We’ve come to accept the idea of Toyota plants in Georgia, but did you know the Germans and French have been buying up water in the United States? It’s not the water actually, but the means of distributing that water to households.

"In July 2003, the city of Phoenix voted to award American Water Services, a subsidiary of the German water company RWE, a $336-million contract to design, build, and operate a water treatment facility on the shore of Lake Pleasant."

By some accounts, these companies control 15 to 20 percent of the U.S. water.

The water itself still belongs to Mother Earth, but unless you want to bring back an SUV full from the nearest lake every time you want to shower, you have to pay the next wave of European plunderers to get H2O into your house. You think oil is scarce, just try finding some new fresh water.

More heinous, and only slightly removed from water, is beer. Those greedy Europeans are now buying up all of our beer. The Belgian company called InBev paid $52 billion to take over Budweiser. Belgium? Talk about a terrorist country hitting us where it hurts. Take away our beer and what do we stand for as a nation? I don’t even know what language they speak. It should be "belch," but I looked it up and they split their infinitives between German, French and Flemish.

Budweiser is such an American icon that it even shows up on my Microsoft spell checker. That $52 billion is a lot of beads and trinkets, but it seems even now we new indigenous people have our price. I imagine them all laughing back at the InBev corporate office in the same way we did when we bought Alaska for two cents an acre.

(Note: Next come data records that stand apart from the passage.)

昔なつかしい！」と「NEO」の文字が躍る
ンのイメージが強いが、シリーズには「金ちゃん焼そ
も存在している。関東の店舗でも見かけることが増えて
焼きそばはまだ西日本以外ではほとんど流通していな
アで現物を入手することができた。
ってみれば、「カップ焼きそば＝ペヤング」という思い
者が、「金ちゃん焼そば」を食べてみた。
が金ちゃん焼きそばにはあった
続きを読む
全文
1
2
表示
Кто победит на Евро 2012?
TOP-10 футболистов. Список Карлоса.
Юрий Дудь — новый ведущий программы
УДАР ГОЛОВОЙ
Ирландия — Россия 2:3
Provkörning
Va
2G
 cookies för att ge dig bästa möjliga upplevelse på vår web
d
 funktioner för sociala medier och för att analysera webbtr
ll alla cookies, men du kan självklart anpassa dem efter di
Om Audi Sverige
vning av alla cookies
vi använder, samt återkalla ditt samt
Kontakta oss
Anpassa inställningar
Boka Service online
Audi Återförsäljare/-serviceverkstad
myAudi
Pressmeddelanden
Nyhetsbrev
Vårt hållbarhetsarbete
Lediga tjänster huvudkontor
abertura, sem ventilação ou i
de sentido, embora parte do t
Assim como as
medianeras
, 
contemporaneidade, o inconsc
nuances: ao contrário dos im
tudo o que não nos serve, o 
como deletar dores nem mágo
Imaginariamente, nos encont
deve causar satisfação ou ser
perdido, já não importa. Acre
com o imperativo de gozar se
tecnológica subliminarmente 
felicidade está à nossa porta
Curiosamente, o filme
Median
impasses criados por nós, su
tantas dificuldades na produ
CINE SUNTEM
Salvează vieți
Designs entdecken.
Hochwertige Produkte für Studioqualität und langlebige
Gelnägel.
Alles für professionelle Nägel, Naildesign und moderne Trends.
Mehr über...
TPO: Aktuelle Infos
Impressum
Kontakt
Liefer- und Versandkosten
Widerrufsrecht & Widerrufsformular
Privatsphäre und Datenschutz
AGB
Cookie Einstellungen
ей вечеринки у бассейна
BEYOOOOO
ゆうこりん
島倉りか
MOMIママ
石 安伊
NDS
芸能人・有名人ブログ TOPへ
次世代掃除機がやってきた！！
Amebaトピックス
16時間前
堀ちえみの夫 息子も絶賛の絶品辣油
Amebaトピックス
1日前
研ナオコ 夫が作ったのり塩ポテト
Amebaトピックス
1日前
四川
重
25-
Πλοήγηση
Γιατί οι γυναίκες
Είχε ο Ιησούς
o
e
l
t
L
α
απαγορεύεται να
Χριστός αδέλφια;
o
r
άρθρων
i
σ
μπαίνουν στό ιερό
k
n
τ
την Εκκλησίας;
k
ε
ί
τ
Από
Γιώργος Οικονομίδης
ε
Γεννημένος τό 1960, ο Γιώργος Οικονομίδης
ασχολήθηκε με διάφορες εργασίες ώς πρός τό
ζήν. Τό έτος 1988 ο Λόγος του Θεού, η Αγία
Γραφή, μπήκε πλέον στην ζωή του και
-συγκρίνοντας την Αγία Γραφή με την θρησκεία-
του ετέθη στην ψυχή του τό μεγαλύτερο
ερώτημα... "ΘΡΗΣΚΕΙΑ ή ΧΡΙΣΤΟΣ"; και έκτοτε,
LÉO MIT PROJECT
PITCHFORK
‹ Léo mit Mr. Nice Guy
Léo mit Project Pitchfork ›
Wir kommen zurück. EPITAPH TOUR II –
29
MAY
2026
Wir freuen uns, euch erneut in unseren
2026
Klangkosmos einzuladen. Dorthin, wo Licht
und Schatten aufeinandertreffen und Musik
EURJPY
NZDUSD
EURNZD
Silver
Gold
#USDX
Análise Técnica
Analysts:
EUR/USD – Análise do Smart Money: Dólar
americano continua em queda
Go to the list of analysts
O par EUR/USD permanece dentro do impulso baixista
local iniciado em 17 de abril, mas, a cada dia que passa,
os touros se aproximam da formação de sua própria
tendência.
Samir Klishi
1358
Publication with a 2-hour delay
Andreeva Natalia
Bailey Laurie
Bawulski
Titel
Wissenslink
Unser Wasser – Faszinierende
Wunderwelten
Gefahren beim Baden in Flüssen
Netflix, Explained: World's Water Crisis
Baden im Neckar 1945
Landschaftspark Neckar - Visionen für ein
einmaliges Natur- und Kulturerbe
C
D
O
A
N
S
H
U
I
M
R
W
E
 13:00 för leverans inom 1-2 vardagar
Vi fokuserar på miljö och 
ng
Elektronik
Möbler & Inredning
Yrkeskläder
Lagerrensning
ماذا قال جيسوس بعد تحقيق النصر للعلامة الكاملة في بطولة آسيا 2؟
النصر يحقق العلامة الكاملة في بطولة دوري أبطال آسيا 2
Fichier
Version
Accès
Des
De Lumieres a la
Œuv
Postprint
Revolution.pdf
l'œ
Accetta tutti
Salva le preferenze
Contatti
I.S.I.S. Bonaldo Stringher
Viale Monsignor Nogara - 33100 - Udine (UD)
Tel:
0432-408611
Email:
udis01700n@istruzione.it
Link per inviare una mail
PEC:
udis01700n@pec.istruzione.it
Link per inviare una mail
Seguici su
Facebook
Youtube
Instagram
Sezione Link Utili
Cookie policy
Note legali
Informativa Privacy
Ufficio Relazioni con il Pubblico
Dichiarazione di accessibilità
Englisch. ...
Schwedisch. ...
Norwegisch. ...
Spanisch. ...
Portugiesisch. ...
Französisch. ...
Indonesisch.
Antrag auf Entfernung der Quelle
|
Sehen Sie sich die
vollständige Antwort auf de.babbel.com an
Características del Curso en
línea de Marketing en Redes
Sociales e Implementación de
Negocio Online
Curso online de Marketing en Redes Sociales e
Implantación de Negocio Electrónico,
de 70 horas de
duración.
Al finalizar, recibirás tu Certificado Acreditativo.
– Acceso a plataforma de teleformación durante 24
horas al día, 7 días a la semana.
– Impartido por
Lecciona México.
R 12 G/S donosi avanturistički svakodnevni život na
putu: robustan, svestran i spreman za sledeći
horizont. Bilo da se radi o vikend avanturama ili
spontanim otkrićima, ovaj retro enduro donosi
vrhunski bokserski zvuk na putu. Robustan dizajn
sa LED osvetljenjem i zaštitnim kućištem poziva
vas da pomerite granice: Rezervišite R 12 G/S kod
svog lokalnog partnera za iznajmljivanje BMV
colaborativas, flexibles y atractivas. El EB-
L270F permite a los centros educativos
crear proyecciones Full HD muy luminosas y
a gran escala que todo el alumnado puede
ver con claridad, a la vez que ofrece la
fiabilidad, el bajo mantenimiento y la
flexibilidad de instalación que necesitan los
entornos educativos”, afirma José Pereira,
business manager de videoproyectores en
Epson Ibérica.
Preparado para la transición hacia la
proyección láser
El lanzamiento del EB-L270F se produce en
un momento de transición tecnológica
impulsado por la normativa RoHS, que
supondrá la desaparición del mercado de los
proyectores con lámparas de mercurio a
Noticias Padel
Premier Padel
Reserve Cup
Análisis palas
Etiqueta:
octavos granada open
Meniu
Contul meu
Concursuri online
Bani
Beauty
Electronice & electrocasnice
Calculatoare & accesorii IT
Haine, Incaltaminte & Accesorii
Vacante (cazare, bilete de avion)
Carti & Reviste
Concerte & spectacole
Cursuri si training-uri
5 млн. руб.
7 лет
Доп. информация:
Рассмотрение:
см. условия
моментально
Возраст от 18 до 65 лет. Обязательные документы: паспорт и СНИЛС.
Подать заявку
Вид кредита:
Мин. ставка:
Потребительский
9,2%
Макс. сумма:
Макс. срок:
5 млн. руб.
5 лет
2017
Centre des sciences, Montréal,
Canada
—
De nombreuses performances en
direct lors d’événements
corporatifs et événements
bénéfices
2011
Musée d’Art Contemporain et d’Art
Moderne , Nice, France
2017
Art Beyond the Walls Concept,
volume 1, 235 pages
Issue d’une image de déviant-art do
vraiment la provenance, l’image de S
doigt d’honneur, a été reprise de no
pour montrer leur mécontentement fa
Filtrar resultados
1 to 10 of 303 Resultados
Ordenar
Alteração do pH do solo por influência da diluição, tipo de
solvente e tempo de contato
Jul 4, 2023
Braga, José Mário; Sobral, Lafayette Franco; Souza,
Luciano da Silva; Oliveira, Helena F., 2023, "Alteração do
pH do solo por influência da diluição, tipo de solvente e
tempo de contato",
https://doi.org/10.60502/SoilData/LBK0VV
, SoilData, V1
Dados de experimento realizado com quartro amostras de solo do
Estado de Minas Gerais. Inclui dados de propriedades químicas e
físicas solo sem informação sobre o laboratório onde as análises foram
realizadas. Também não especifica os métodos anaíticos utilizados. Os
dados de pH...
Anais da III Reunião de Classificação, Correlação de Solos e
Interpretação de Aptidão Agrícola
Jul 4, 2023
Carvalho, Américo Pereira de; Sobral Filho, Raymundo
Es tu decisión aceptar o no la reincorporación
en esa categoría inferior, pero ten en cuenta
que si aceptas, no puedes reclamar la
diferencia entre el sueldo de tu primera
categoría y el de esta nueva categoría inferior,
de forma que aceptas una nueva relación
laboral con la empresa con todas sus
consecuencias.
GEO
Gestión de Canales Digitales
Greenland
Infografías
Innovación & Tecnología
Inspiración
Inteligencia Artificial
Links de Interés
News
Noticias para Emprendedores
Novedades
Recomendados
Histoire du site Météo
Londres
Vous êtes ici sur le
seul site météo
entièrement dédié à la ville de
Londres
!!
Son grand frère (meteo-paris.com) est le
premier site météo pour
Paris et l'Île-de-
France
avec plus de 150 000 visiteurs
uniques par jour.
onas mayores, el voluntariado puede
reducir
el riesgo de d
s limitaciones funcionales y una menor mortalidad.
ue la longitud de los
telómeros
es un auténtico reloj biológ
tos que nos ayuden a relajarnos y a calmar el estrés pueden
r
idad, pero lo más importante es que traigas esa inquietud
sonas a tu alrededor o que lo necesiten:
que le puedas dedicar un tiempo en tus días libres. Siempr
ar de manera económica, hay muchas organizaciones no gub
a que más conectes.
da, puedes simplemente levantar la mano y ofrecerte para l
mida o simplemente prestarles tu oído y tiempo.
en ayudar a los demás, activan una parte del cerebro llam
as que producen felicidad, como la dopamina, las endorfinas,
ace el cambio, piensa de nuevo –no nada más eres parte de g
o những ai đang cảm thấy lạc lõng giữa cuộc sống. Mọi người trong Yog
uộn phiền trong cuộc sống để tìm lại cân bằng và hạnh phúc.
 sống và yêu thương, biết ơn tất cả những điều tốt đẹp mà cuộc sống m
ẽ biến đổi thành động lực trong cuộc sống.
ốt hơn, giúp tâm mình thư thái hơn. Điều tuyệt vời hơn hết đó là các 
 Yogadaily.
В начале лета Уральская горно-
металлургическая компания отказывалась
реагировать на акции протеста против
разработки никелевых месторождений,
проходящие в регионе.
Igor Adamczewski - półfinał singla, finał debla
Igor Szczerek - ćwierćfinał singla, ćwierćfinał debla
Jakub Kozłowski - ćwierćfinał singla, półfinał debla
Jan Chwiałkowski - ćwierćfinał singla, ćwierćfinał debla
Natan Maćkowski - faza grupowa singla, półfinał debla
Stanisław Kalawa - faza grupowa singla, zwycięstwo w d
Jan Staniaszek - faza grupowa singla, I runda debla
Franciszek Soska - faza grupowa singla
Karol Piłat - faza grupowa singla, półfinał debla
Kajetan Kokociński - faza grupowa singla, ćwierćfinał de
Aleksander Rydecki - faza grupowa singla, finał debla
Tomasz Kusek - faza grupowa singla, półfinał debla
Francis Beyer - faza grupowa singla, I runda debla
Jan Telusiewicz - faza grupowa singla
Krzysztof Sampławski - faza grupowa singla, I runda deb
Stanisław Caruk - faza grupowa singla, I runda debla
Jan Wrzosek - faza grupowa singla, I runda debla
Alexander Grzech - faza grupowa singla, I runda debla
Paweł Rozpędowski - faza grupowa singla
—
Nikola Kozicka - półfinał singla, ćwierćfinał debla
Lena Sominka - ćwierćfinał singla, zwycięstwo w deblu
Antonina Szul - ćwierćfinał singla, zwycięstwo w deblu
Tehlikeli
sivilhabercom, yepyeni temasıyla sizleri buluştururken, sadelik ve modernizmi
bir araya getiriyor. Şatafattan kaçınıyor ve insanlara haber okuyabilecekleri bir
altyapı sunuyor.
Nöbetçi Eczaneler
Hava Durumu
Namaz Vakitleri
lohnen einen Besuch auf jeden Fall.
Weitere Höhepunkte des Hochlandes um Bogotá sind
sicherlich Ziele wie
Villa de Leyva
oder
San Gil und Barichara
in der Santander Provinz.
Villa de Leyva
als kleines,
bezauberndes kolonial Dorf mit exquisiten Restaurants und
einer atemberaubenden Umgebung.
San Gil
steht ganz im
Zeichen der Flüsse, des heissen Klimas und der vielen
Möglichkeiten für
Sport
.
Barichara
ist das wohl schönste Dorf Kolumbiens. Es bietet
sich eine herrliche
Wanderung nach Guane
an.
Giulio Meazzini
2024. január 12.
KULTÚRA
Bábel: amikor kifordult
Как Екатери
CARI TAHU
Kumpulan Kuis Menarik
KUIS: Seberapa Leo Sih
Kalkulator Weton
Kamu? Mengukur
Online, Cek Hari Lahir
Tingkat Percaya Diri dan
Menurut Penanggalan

This new wave of greedy Europeans didn’t even go through the hardship of sailing across the ocean, staking claims and traveling the Oregon Trail. They just gradually bought big chunks of America from the comfort of their own country.

You think an oil embargo is scary, just imagine the horror of a beer embargo with millions of sober football and NASCAR fans looking into each others’ faces and for the first time realizing how much time and money they have been wasting.

Dennis Hinkamp was born in St. Louis, land of the free and the home of the Budweiser.